In Psychology we were taught that short-term memory usually lasts less than 30 seconds and is limited. Long-term memory is unlimited and is permanant.
A little food for thought. We discussed one patient who had a literal photographic memory. It was explained to us that he committed every memory to long term memory and thus was unable to forget anything. He eventually went insane.
Sorry to bring an unprovable story in but can you imagine the ramifications of that? It would seem that having a selectively photographic memory would be nice. Just remember EVERYTHING that you want--Good times, your wedding or divorce even... I dunno, or an entire textbook before a test. But imagine of you couldn't control what you remembered. Think of all the useless information you recieve every second. What people are wearing, the color of the wall, how many cracks in the wall...

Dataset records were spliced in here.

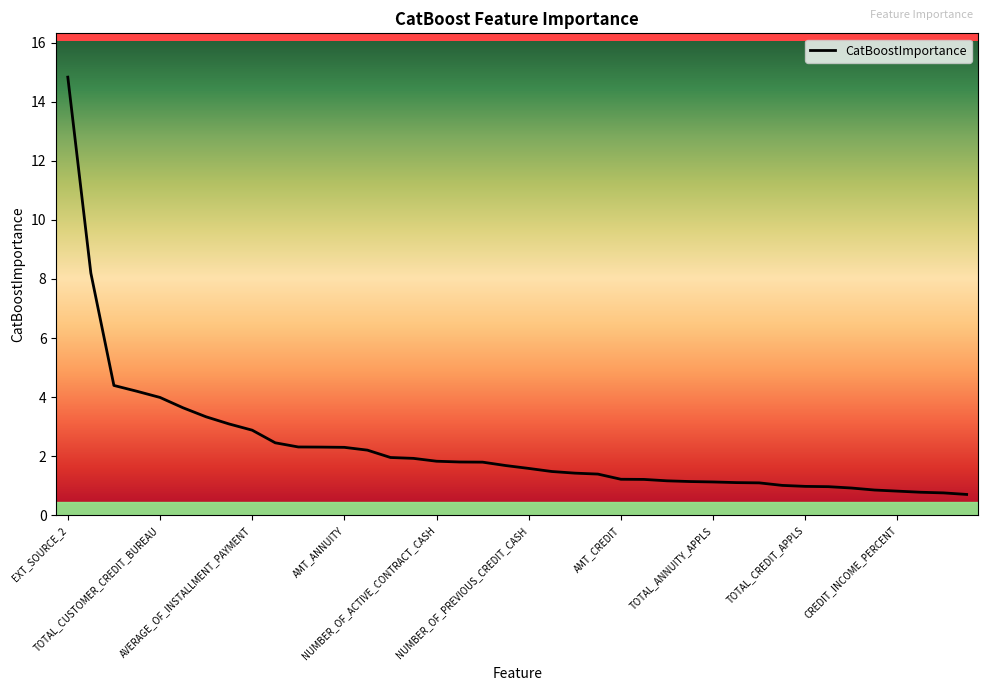

What is the maximum value shown in the chart?

14.8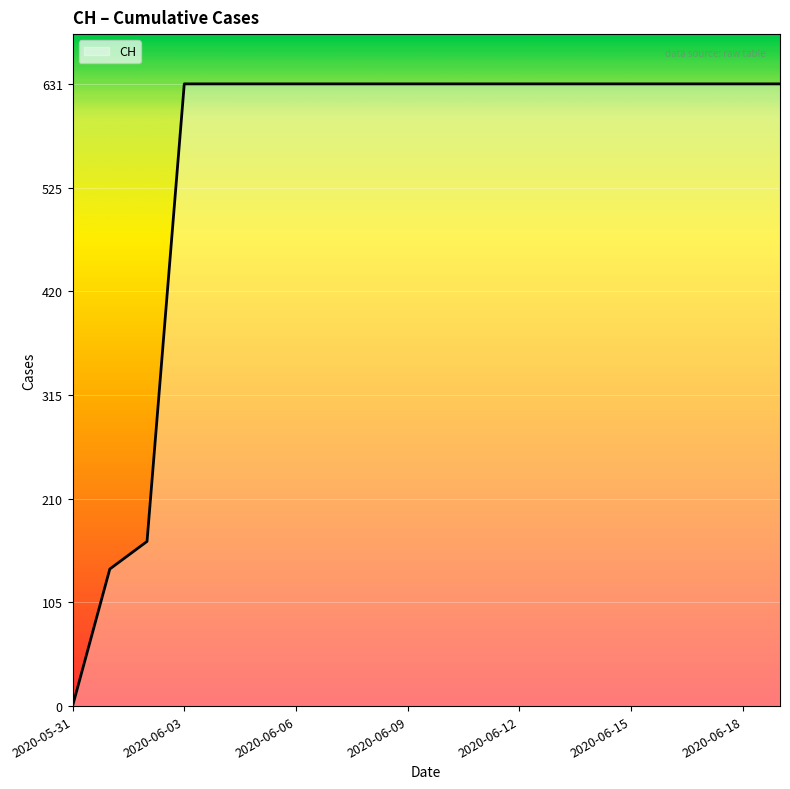

What is the greatest value displayed?

631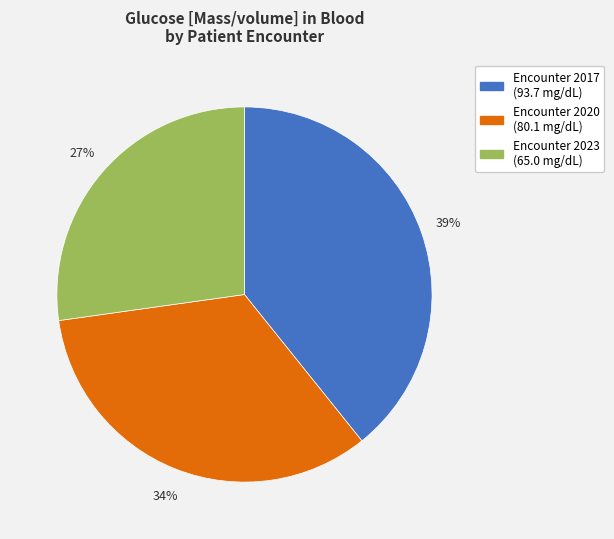

Do Encounter 2017 (93.7 mg/dL) and Encounter 2020 (80.1 mg/dL) together represent more than half of the pie?

Yes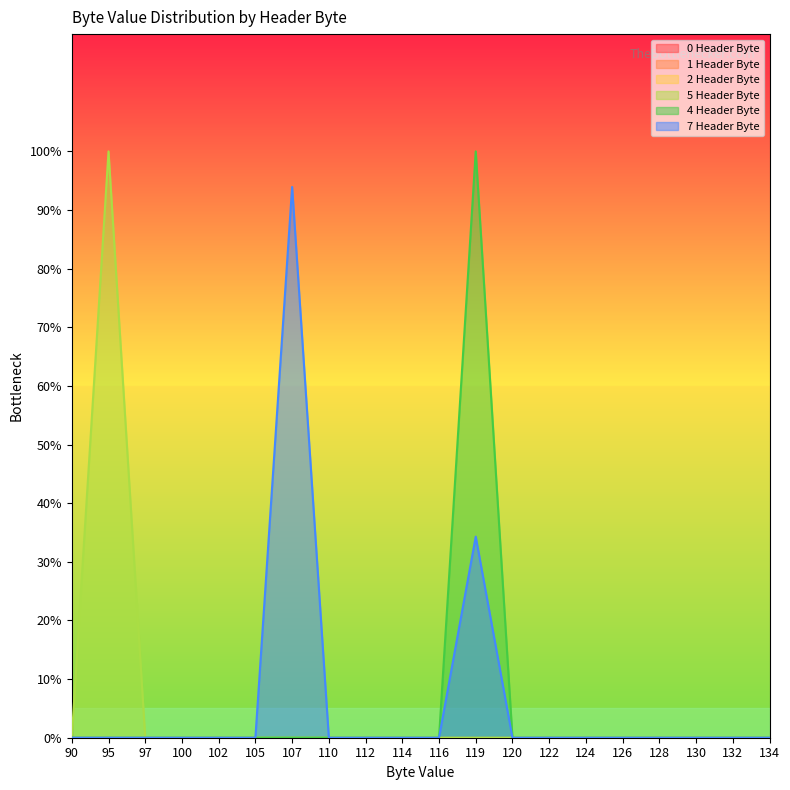

True or false: 7 Header Byte and 5 Header Byte intersect in this chart.

False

I most certainly would go insane.
-Clump
This is very interesting. Perhaps the variable timing of rod recharge can be interpreted by the brain as improved frame rate. Studies have been done that show the eye jots around what it sees and takes in detail of a small portion of the image. So that initial 200x200 enhanced to 5000x5000 image is then enhanced section by section as the eye focusses on parts in a non-ordered fashion. So if you stand in front of a painting and look at it, your eye is resolving the image more and more accurately the more you look at it. The same thing is true of staring at the head of a pin. First it's blurry, then you focus. Some of that is adjusting focus, some is the gradual resolving of the image.

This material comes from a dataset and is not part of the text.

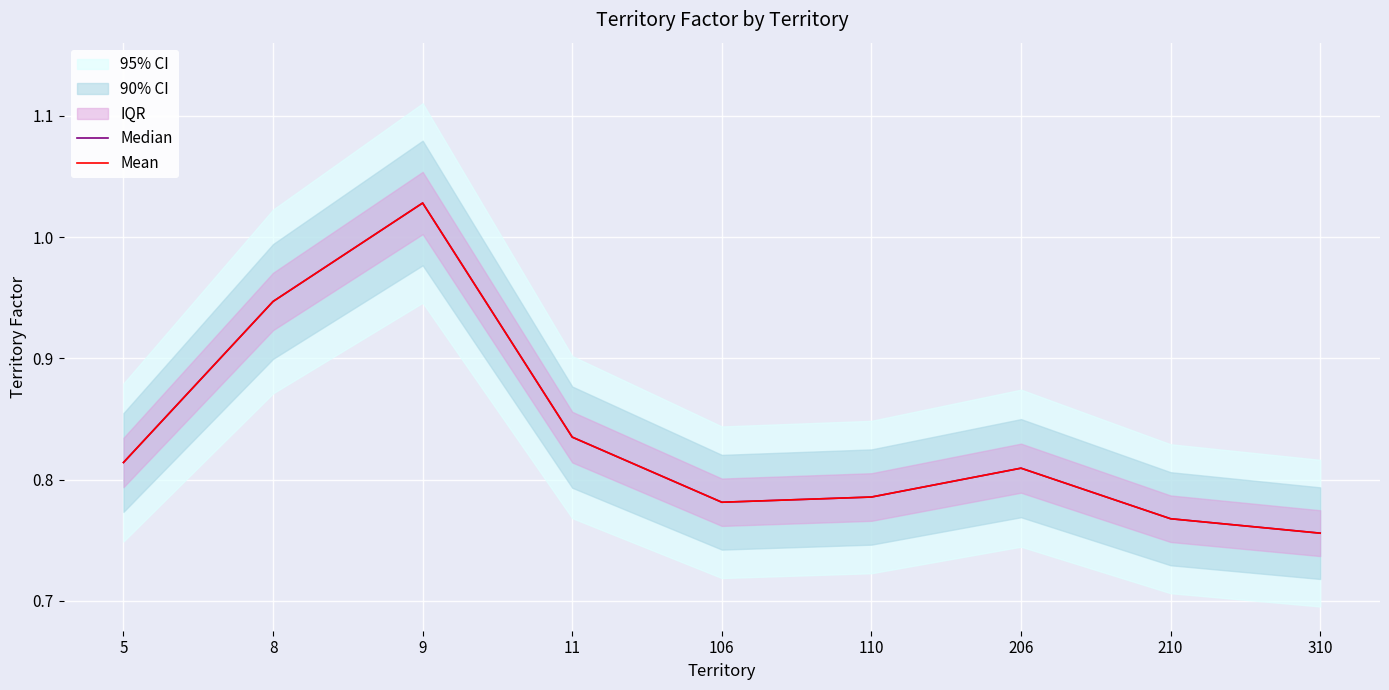

List the labels in order of Median value, smallest first.

310, 210, 106, 110, 206, 5, 11, 8, 9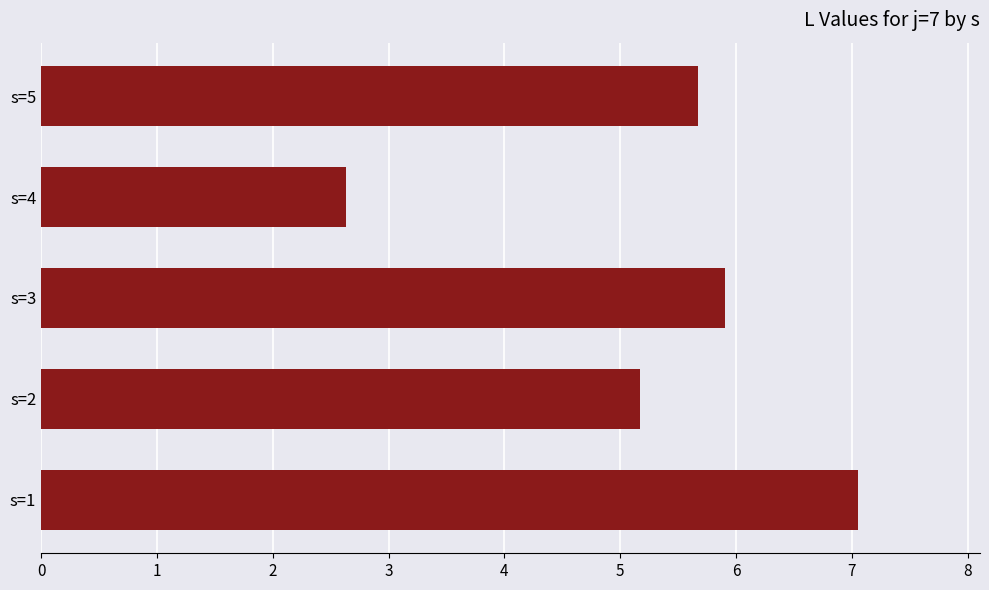

What is the difference between the maximum and minimum values?

4.4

Back on the topic of human memory, think about all the little details you remember about last weekend. What you did, who you saw. That is the 2-bit per second memory. Now recall everything you know about your favorite song. You know the melody, the lyrics, the beat, effects, maybe the music video, you recall images, times you listened to the song, who you were with. What you recall about a song or a movie or a TV show, or a news article or a web page can fill a lot of data if it is forced into binary. Take the tune of the song. Now first we must describe each note in binary, so assign a number of bits that can describe how well you know each note. 8? 16? Assume the song has a refrain, so part of the song is repeated and hence not new memory. Fur Elise has 17 core notes, making for 204 bits if we differentiate to 12 bit music. Now we know the instruments, how they sound for the song. Describing that in binary can eat up data pretty fast, but we only remember a few samples from the song. My point is that in just a well remembered song we can eat up a meg or more. Know a hundred songs? Well there's a hundred meg. Know your profession? How about movies? A well recalled clip, image, quote, all times the number of movies or shows remembered. We can recall the tone of voice used, the plot summary, and tons more. There is no way this data could be stored in binary form and not take up gigs. Over a lifetime, the 13TB figure seems resonable.